L’étude a porté sur 54 sites analysés sur 6 mois, avec un suivi précis des conversions macro (formulaires remplis ou achats).

Résultats :
- SEO organique : 4,60 % de conversion en moyenne
- Trafic LLM : 4,87 % de conversion en moyenne
- Différence réelle : +0,27 point, statistiquement non significatif
- Part du trafic : 0,24 % des sessions viennent des LLMs, contre 32 % via le SEO
En clair, le SEO continue de dominer massivement en volume et les LLMs ne constituent pas encore un levier clé pour les e-commerçants à ce jour (bien qu’il ne faille pas négliger l’impact des citations sans clics qui peuvent ensuite déboucher sur des recherches sur Google).
Pourquoi le mythe de conversions supérieures via IA tombe ?

De nombreux acteurs, dont Google lui-même, affirmaient que le trafic généré par les réponses d’IA serait plus « qualifié », car situé plus en aval dans le parcours client.
Or, l’analyse statistique est sans appel : les différences observées tiennent surtout au hasard, et ne traduisent pas un avantage structurel.
Dans le détail :
- 56 % des sites ont vu le trafic LLM mieux convertir que leur moyenne (mais dans des volumes nettement moins élevés et donc statistiquement non comparables) ;
- 41 % ont observé l’inverse ;
- 3 % n’ont constaté aucune différence.
Autrement dit, aucun schéma clair ne se dégage si ce n’est qu’il y a peu de différence de qualité entre les deux types de trafic.
Tout dépend de la manière dont l’IA met en avant le contenu et du secteur concerné.
Quelles stratégies concrètes pour s’adapter à l’essor des LLMs ?
Si vous êtes SEO, e-commerçant ou responsable acquisition, plusieurs enseignements se dégagent :
- Le SEO reste le pilier : un tiers du trafic et des conversions viennent encore des moteurs traditionnels.
- Les LLMs sont encore marginaux : moins de 1 % du trafic total, même si leur part croît lentement.
- Être présent dans les réponses IA devient stratégique : certaines industries (finance, tourisme) y voient déjà une meilleure efficacité.
- Ne pas surestimer l’effet court terme : pour l’instant, les LLMs ne remplacent pas la recherche traditionnelle.
LLM et marketing digital : 4 points clés pour s’y retrouver

Pour les entreprises qui souhaitent anticiper l’essor des LLMs, quelques pistes concrètes :
- Optimiser pour l’Answer Engine Optimization (AEO) : rédiger des contenus qui répondent directement aux questions précises des utilisateurs.
- Mettre en place un suivi spécifique : créer un rapport GA4 dédié aux référents LLM pour suivre la croissance.
- Adapter les contenus aux secteurs sensibles : en B2B, privilégier les pages de valeur (études, livres blancs). En B2C, soigner les FAQ et guides pratiques.
- Utiliser l’auto-attribution dans les formulaires : demander directement aux leads comment ils vous ont découvert.
En clair, les LLMs ne représentent pas encore une part importante du le mix marketing : la vraie locomotive d’acquisition reste, sans surprise, le SEO organique.

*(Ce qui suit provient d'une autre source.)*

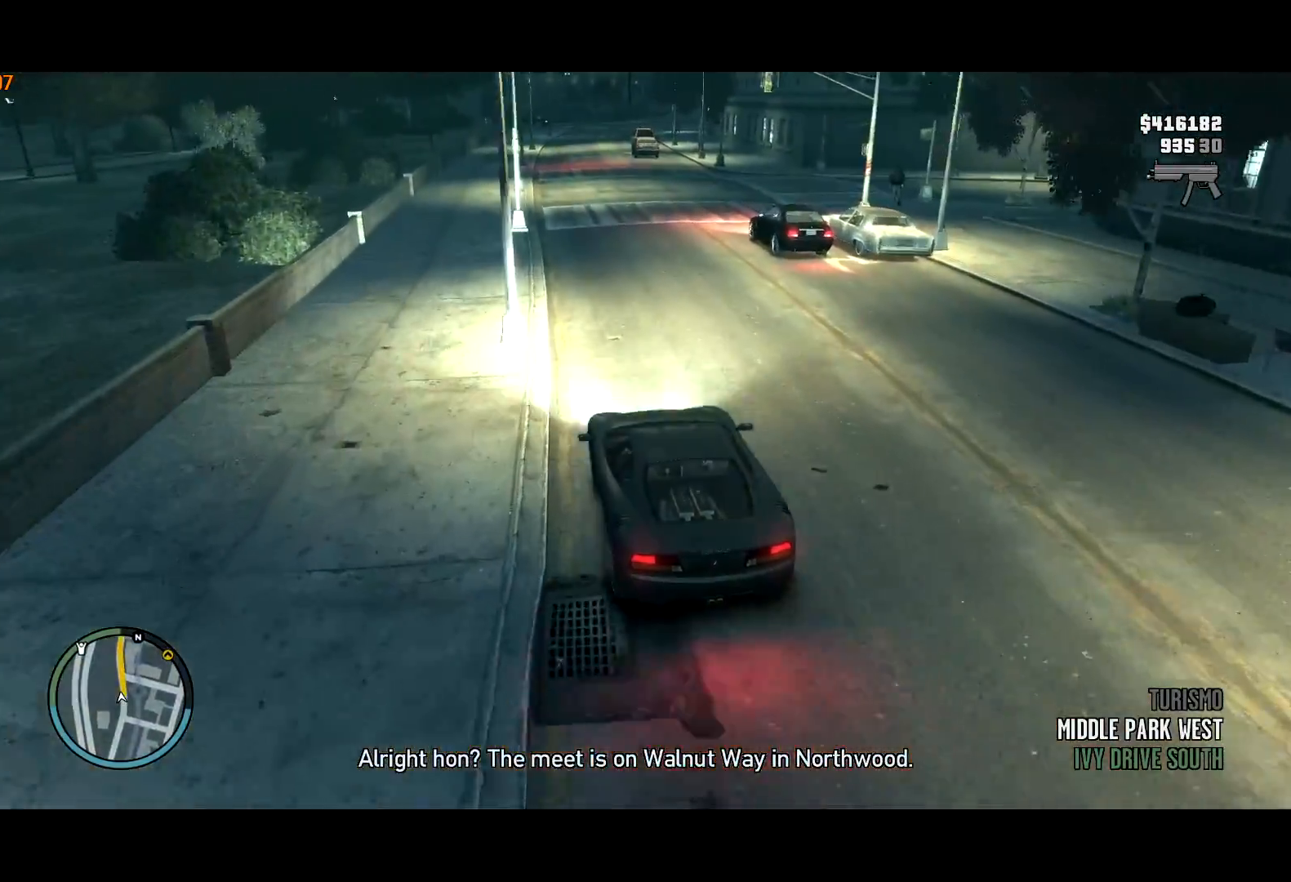
{"keys": ["w"], "mouse": [], "events": [[67, "d", "down"], [167, "d", "up"]]}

Notre avis : LLMs, un investissement d’avenir mais nécessaire
Ce rapport me confirme une intuition : les LLMs sont une opportunité émergente, mais pas encore une révolution business.
Leur impact reste faible en volume, même si certains signaux positifs apparaissent sur des niches.
Ignorer ces canaux serait une erreur, mais leur accorder la priorité absolue aujourd’hui le serait tout autant.
La meilleure stratégie pour un décideur digital ?
Continuer à investir massivement dans le SEO, tout en expérimentant sur les LLMs pour être prêt lorsque leur part dans le mix d’acquisition deviendra réellement significative.
Et vous, qu’en pensez-vous ?

Rédactrice web pour LEPTIDIGITAL, je vous aide à décrypter l’actualité du numérique simplement. Pour me contacter : [email protected]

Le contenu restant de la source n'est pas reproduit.